The fix is not an app. It is reducing switches through deliberate scheduling, communication agreements, and giving people a clear "when."
Protecting single-tasking time is the highest-leverage productivity move a leader can make.
Switch tasking vs. backtasking
- Switch tasking: attempting two attention-requiring tasks simultaneously (e.g. answering email while in a meeting) — you are just alternating rapidly, not doing both.
- Backtasking: a mindless or automatic task runs in the background (e.g. running on a treadmill while listening to a podcast) — this is genuinely productive.
- Every switch incurs cost: longer completion time, more errors, higher stress.
- The more complex the task, the higher the switching cost.
- People who claim to be great multitaskers are statistically among the worst at it — a classic blind spot.
The impact on the people you lead
- Switching attention while someone is talking communicates they are unimportant — the most common word people report feeling is "unimportant."
- The reverse is also true: putting the phone away and turning off the screen during a conversation signals that the person matters.
- Leaders who are hard to reach create "vultures" — people who circle and grab your attention the moment they get it, adding unrelated items because they don't know when the next chance will come.
- Hovering at the end of a conversation is a signal: the person fears they won't get another opportunity and is improvising.
Shifting from the culture of now to the culture of when
- The culture of now drives a chain reaction of texts, emails, and calls demanding immediate response — perpetuating switch tasking.
- The culture of when means communicating clear expectations about when you will respond, when you will meet, and when tasks will be done.
- People tolerate delay well when given a reliable "when" and you meet it.
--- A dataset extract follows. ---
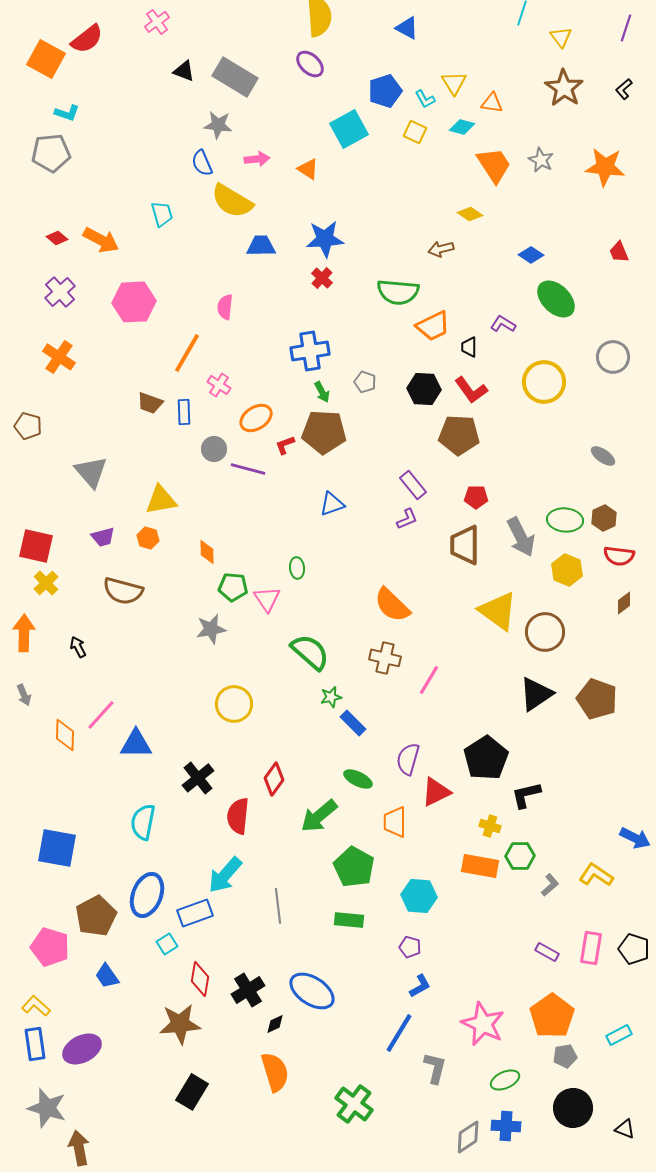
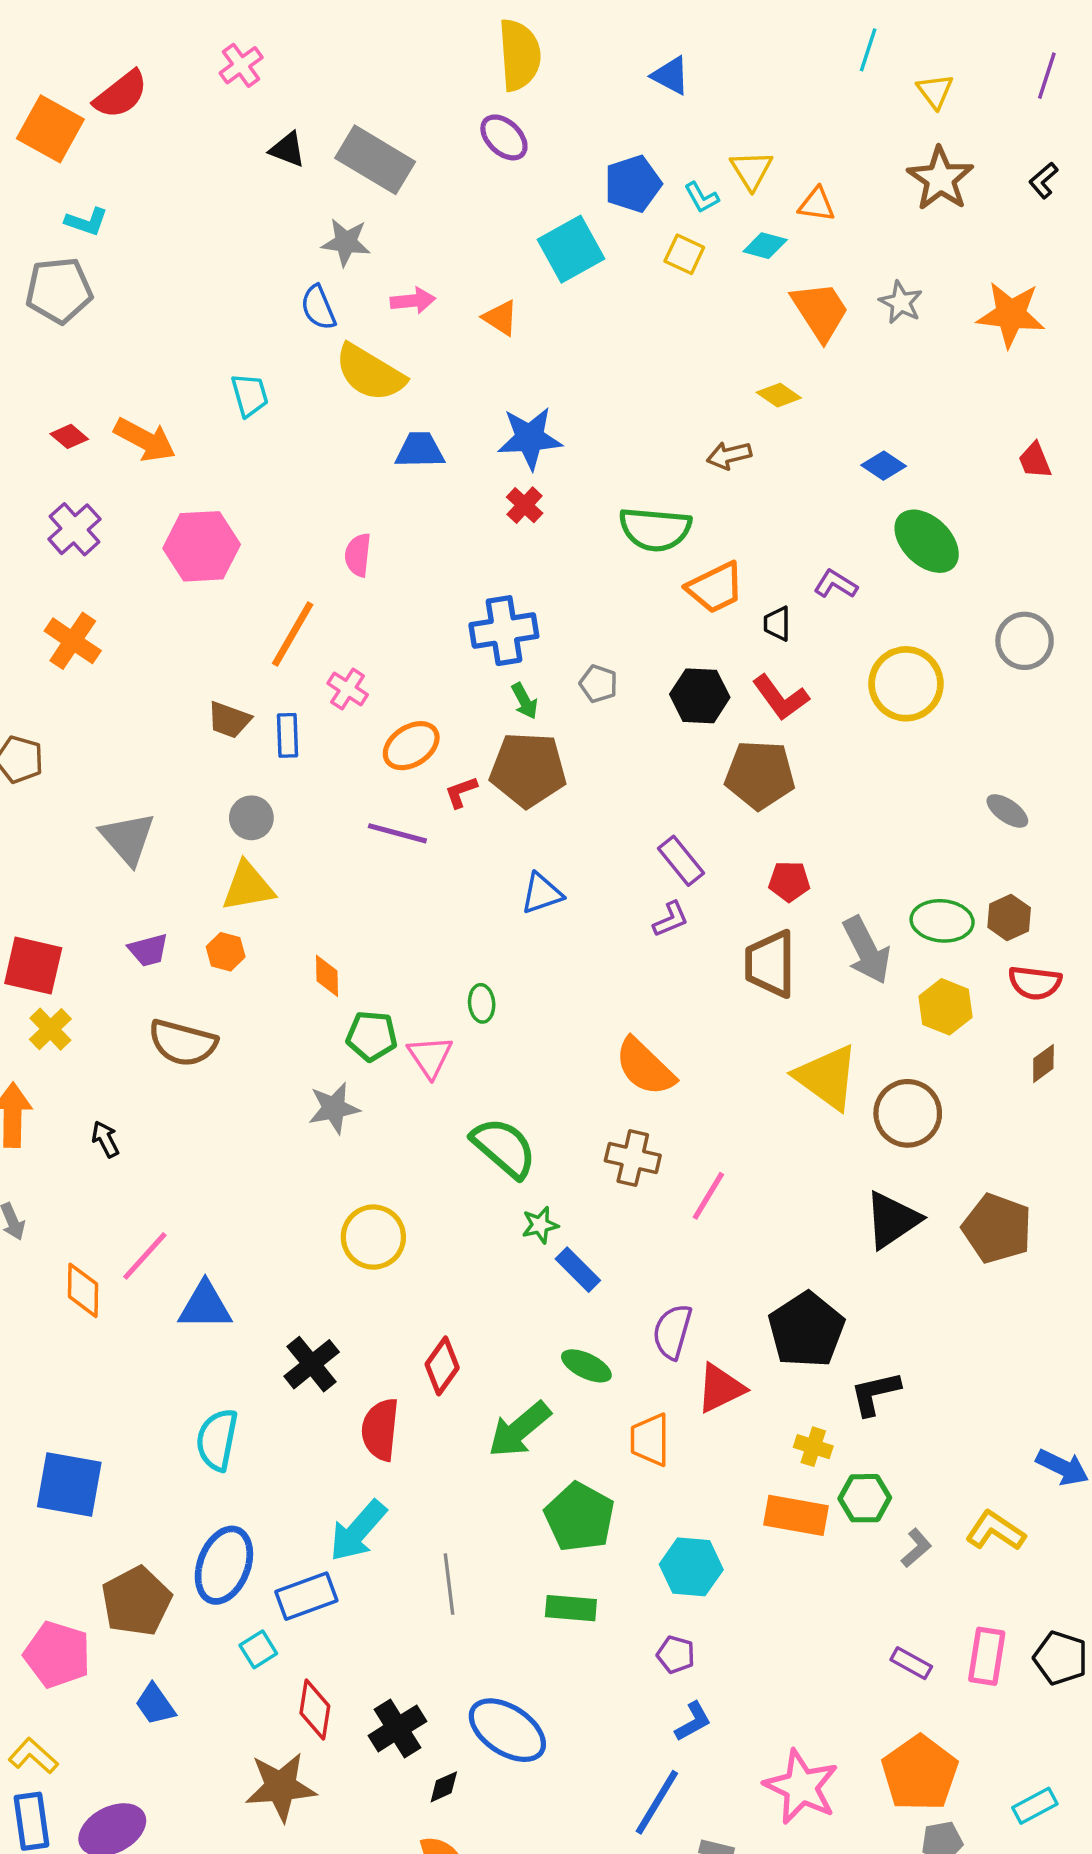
gray circle: (214, 449) -> (251, 818), moved

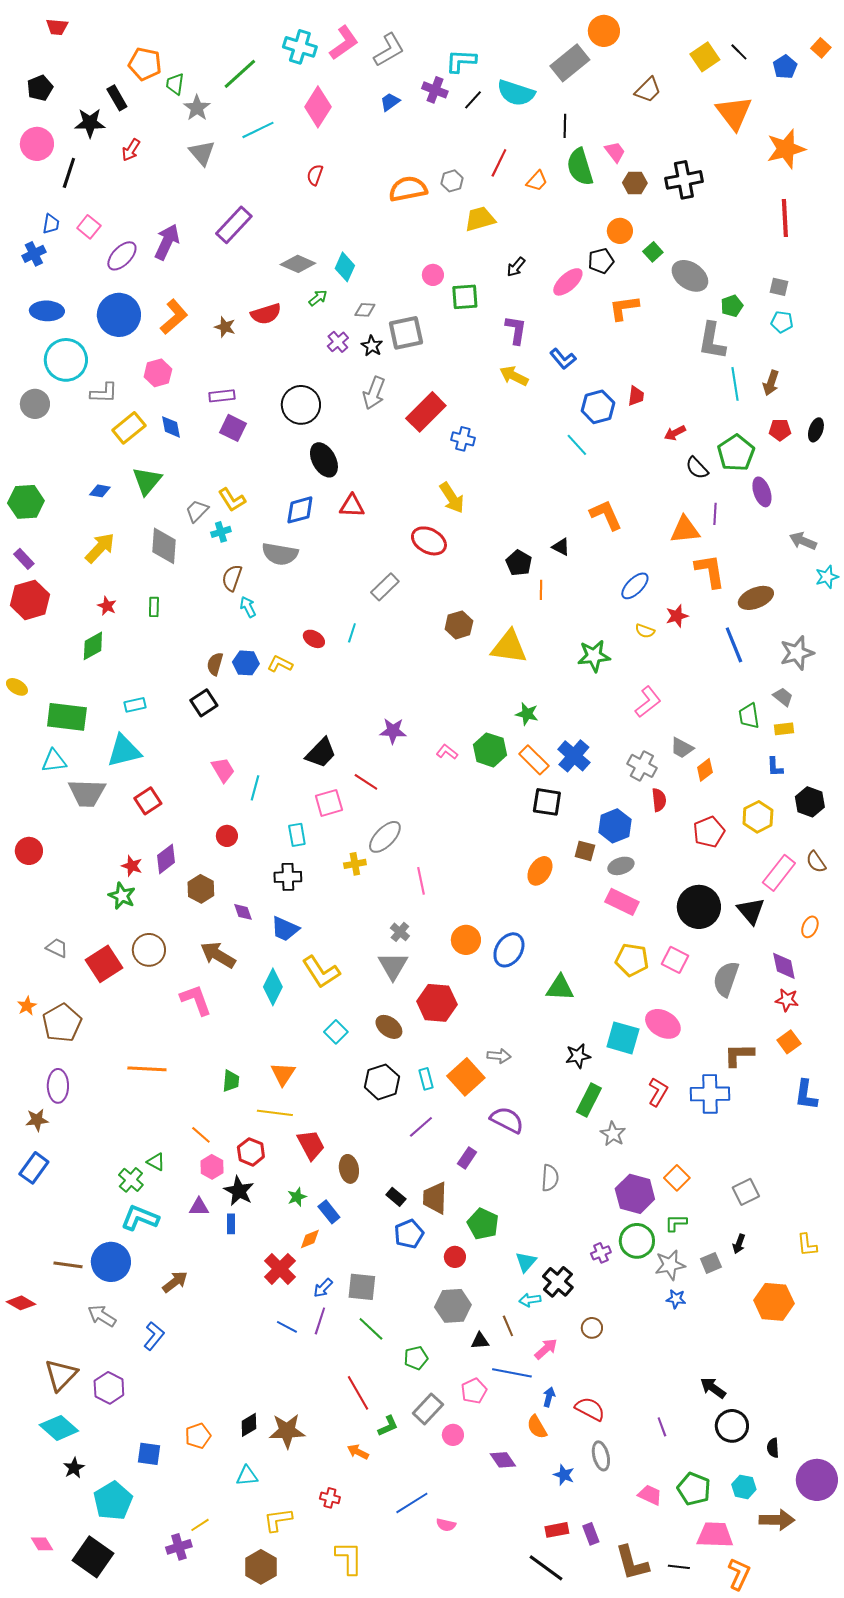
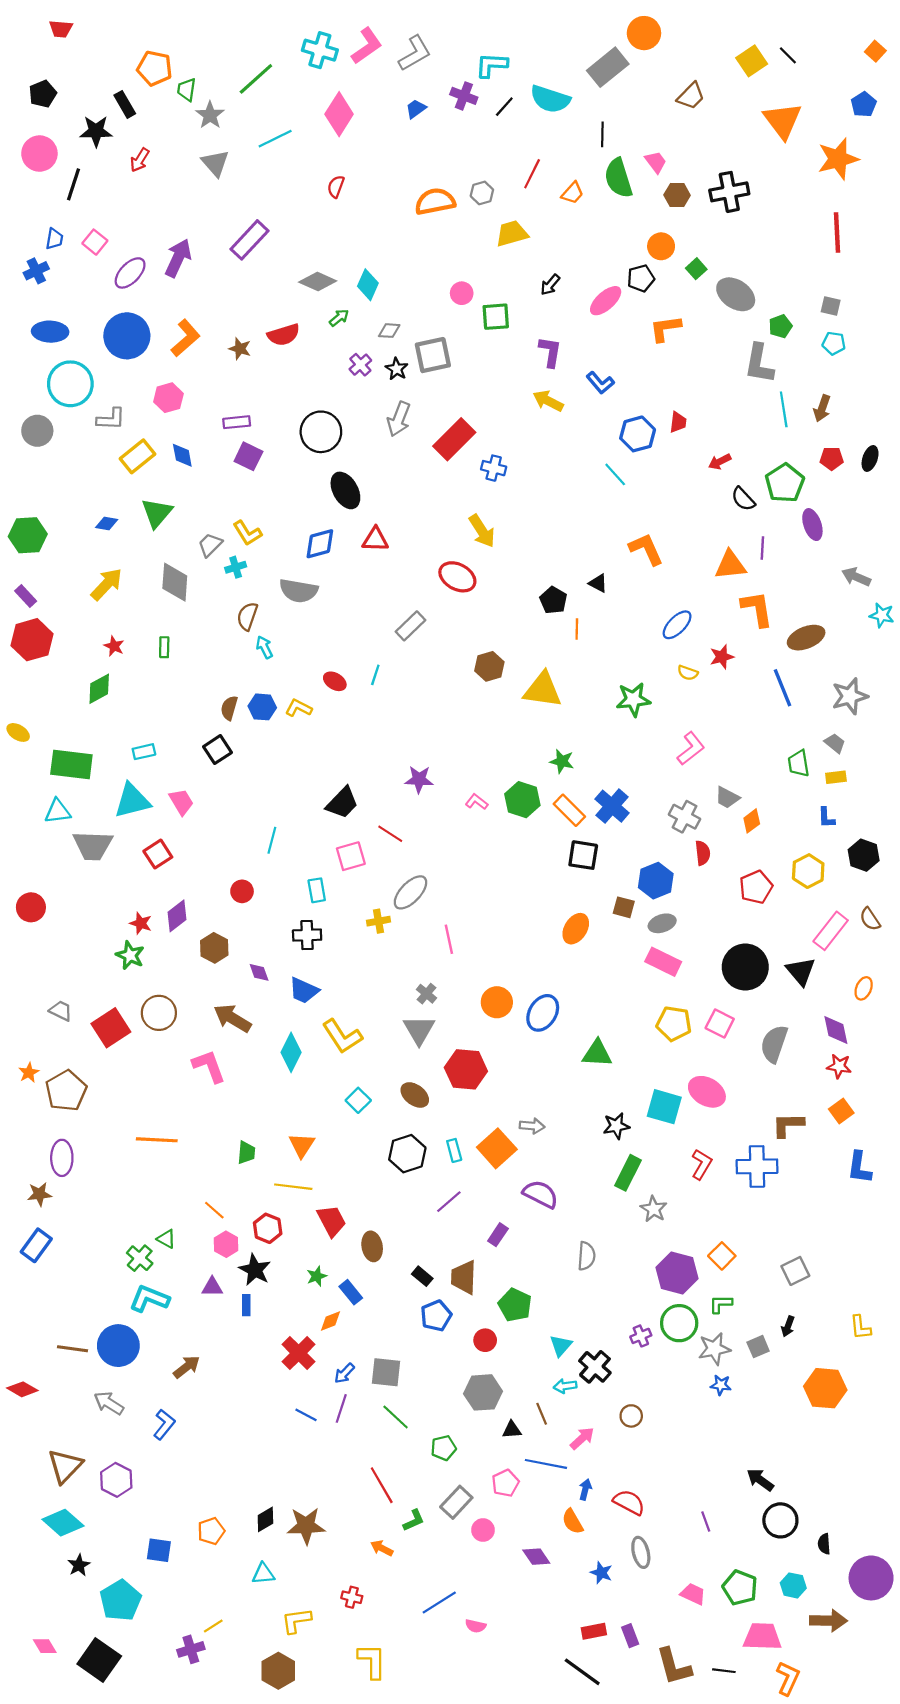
blue pentagon: (785, 67) -> (864, 104), moved
cyan star: (827, 577) -> (882, 615), turned 30
pink trapezoid: (223, 770) -> (181, 802), moved

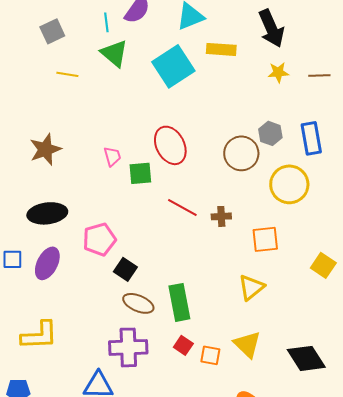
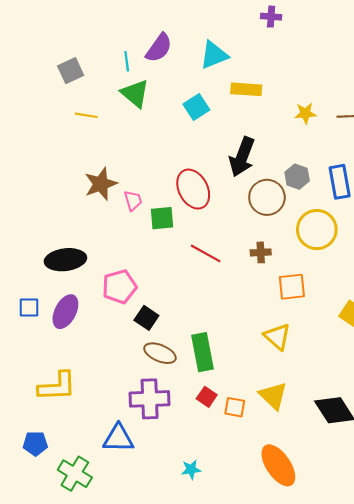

- Start the shift with a conversation framed around serving the other person, not your own frustration.
- Agree on response-time norms for each communication channel (Slack, email, text) — the team should define what each channel is for and how quickly a reply is expected.
One-to-one huddles and the quick-question trap
- "Quick questions" erode the day — batch them instead.
- Schedule a regular one-to-one huddle to fire all quick questions at once, then return to focused work.
- One manufacturing company increased overall productivity by 20% from this single change.
Auditing where your time actually goes
- There are 168 hours in a week. Mapping rough time allocations (sleep, work, meetings, family) quickly reveals whether your mental accounting adds up.
- If your tally exceeds 168 hours, you are doing two things at once and calling it one — the hours are an illusion, not a bonus.
- After the audit: reconcile. Ask "what do I want?" rather than "how do I survive this week?"
- Even with a constraining boss or role, there are always hours you control — start there.
Using the calendar as the primary productivity tool
- The calendar is the most powerful productivity app available — not a new one.
- Use it to see the truth about your week and make strategic decisions rather than reacting.
- Budget generously: leave buffer between appointments and open time for inevitable interruptions.
- Scheduling every minute is a mistake — under-spending time is the goal.
- Google Calendar's speedy meetings setting defaults meetings to 50 or 25 minutes, building buffer automatically.
- Structured days create freedom in the moment: when you have already decided where time goes, you can be fully present with whoever is in front of you.
Saying no as an ongoing practice
- Even advocates of focus need to keep practising saying no.
- A useful filter: if something can be delayed a week, test whether it can wait a month; if a month, test a year — some things can simply be dropped.